Data supplied:
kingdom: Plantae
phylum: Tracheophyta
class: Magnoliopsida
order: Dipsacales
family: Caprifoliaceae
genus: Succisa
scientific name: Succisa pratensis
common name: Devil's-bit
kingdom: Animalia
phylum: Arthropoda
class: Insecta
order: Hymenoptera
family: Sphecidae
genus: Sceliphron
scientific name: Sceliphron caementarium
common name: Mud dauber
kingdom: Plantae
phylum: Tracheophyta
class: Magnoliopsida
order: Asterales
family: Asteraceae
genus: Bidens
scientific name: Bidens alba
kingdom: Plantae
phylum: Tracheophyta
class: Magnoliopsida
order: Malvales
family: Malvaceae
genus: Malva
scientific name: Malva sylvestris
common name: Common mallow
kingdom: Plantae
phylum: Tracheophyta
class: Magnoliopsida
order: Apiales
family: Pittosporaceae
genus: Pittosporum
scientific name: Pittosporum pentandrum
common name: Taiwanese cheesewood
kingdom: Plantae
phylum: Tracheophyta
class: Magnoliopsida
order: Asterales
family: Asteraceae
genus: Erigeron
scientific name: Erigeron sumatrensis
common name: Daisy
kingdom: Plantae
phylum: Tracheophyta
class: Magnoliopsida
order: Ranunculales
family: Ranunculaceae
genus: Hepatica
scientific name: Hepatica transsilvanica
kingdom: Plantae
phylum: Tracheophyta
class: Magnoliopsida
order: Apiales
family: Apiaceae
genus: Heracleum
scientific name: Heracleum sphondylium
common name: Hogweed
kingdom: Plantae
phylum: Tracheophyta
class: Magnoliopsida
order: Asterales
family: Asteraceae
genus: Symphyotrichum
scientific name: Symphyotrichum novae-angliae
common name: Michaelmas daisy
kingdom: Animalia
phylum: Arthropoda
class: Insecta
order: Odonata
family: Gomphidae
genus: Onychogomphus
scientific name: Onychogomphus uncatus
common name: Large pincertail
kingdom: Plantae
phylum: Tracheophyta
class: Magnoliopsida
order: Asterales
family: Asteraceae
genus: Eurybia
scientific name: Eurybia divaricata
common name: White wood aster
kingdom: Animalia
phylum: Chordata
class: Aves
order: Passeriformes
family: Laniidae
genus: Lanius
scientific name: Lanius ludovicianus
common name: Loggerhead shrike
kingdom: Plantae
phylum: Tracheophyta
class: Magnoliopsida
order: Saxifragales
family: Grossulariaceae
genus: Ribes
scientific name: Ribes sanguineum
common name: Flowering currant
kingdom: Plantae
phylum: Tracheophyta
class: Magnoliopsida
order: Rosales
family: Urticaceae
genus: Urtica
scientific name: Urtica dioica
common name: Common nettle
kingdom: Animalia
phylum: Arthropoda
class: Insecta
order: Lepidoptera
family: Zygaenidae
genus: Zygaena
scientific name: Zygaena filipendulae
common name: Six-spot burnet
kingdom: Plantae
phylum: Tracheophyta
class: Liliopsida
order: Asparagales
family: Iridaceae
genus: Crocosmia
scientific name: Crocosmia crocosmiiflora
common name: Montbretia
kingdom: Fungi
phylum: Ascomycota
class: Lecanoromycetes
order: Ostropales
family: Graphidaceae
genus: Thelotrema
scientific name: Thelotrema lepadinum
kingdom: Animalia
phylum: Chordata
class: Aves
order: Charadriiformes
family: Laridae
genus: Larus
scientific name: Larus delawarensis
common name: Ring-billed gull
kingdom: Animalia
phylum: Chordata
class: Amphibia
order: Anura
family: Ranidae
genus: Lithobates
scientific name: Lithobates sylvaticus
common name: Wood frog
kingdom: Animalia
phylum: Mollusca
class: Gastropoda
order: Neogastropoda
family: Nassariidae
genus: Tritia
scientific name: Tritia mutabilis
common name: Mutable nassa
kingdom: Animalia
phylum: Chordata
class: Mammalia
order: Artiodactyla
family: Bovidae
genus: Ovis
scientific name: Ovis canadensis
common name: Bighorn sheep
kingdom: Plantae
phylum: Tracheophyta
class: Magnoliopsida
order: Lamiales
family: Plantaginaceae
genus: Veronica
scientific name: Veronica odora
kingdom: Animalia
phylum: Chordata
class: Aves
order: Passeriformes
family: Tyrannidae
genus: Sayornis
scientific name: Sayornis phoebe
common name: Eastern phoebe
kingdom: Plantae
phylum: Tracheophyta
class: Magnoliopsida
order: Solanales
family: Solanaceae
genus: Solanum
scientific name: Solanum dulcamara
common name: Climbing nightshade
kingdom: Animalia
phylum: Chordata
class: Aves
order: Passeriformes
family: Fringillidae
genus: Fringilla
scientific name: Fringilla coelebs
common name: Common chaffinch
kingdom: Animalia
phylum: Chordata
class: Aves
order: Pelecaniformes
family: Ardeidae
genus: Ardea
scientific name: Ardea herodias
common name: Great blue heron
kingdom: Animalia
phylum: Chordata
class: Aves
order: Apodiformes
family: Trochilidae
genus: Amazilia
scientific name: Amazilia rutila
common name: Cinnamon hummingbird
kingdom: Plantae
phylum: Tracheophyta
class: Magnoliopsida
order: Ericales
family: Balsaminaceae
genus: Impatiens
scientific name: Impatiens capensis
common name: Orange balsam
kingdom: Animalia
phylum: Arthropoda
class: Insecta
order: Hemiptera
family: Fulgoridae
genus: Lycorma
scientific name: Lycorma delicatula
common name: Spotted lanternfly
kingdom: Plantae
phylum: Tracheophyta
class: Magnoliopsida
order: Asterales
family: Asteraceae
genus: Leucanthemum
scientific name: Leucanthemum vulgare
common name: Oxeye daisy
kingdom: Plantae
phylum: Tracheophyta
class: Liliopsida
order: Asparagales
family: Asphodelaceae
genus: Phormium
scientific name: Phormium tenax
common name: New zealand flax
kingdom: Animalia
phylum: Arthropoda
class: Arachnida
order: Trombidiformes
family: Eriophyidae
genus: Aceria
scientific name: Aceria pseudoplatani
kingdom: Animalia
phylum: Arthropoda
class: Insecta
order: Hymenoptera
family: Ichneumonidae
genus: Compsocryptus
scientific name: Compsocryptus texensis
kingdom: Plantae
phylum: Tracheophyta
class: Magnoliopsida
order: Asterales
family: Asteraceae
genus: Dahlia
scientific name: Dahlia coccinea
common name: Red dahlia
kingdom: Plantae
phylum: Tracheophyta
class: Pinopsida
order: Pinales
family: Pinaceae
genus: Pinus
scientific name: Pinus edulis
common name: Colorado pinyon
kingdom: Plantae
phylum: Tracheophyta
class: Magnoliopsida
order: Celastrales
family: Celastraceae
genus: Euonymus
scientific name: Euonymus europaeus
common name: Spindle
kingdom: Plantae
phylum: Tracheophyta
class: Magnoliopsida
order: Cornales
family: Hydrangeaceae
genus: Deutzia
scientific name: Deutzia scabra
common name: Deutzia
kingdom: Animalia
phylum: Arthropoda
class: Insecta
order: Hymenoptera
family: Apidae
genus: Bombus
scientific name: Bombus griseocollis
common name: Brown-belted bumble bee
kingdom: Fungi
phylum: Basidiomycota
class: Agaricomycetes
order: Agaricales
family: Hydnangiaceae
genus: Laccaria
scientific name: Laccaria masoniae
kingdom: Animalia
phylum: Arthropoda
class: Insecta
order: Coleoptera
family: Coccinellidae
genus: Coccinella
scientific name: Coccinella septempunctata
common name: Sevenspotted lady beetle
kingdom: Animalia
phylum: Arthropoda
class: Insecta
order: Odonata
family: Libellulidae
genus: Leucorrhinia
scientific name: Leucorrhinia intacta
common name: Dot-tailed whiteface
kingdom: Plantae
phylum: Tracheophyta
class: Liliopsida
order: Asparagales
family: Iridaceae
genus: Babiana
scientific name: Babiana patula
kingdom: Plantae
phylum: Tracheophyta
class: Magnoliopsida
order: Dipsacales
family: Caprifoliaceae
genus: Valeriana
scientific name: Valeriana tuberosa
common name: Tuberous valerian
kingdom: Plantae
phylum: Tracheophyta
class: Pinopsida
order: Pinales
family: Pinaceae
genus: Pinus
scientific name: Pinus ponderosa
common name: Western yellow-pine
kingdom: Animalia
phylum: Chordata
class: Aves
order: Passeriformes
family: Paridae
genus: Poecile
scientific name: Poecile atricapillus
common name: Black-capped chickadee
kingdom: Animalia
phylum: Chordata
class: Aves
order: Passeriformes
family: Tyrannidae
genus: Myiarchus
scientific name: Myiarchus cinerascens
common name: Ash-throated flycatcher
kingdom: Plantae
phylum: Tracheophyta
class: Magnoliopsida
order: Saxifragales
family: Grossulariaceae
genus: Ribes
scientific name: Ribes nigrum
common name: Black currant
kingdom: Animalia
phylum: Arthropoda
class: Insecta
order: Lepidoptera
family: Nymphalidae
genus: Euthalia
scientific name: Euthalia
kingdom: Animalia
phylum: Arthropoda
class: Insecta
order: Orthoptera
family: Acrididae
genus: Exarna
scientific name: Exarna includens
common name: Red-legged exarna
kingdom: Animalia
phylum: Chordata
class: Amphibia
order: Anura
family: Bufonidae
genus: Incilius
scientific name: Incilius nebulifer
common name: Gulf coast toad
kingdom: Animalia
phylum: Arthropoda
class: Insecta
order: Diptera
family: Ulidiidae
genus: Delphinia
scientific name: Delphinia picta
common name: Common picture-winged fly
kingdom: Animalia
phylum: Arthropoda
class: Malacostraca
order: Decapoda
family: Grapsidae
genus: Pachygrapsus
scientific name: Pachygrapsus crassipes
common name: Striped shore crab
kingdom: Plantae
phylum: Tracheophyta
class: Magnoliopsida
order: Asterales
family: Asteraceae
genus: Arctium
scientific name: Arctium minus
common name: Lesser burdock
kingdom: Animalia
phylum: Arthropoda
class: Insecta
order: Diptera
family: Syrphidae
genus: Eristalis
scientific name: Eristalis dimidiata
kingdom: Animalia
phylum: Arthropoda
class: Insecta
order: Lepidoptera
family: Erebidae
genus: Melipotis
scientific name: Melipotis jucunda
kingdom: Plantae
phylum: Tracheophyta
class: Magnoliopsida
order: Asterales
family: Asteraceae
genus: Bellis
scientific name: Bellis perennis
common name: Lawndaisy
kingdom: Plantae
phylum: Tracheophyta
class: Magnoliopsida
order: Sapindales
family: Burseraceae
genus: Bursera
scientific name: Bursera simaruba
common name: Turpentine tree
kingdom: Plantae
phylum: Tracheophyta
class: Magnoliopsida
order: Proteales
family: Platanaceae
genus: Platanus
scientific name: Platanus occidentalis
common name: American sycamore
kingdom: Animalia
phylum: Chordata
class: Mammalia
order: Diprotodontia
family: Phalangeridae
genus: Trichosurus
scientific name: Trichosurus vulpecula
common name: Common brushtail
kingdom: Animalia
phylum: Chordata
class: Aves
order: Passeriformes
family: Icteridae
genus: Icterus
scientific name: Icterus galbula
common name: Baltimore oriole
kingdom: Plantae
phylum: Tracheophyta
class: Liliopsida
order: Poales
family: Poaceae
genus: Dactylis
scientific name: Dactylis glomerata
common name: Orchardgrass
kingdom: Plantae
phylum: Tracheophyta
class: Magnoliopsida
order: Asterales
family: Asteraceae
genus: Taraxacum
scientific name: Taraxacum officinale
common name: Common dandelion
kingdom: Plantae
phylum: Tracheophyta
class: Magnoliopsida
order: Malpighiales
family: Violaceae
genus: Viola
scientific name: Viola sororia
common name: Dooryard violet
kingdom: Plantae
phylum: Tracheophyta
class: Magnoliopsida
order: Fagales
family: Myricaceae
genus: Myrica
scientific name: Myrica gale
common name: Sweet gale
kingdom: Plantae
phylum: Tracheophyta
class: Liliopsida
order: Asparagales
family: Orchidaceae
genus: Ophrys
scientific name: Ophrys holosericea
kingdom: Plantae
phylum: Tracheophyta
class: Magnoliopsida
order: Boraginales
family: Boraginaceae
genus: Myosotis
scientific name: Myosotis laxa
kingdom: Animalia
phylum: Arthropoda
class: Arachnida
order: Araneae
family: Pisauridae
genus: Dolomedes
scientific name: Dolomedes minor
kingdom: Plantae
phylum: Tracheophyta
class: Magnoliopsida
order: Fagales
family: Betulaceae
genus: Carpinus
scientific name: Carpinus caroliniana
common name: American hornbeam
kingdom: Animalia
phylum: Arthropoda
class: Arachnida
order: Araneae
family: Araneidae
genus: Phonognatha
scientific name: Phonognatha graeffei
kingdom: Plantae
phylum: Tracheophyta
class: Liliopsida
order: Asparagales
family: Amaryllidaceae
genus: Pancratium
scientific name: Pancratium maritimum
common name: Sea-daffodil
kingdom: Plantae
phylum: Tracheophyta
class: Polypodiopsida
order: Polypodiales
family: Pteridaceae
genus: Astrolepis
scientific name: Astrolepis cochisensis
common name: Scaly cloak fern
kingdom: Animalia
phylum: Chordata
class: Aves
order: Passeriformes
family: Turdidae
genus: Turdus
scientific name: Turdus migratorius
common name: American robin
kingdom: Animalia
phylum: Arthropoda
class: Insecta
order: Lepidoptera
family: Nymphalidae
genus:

Set exercise:
Repeat, character for character, the lines of the entries above, beginning at the line that contains "genus: Succisa" and ending after the line that contains "common name: Common mallow".

Written response:
genus: Succisa
scientific name: Succisa pratensis
common name: Devil's-bit
kingdom: Animalia
phylum: Arthropoda
class: Insecta
order: Hymenoptera
family: Sphecidae
genus: Sceliphron
scientific name: Sceliphron caementarium
common name: Mud dauber
kingdom: Plantae
phylum: Tracheophyta
class: Magnoliopsida
order: Asterales
family: Asteraceae
genus: Bidens
scientific name: Bidens alba
kingdom: Plantae
phylum: Tracheophyta
class: Magnoliopsida
order: Malvales
family: Malvaceae
genus: Malva
scientific name: Malva sylvestris
common name: Common mallow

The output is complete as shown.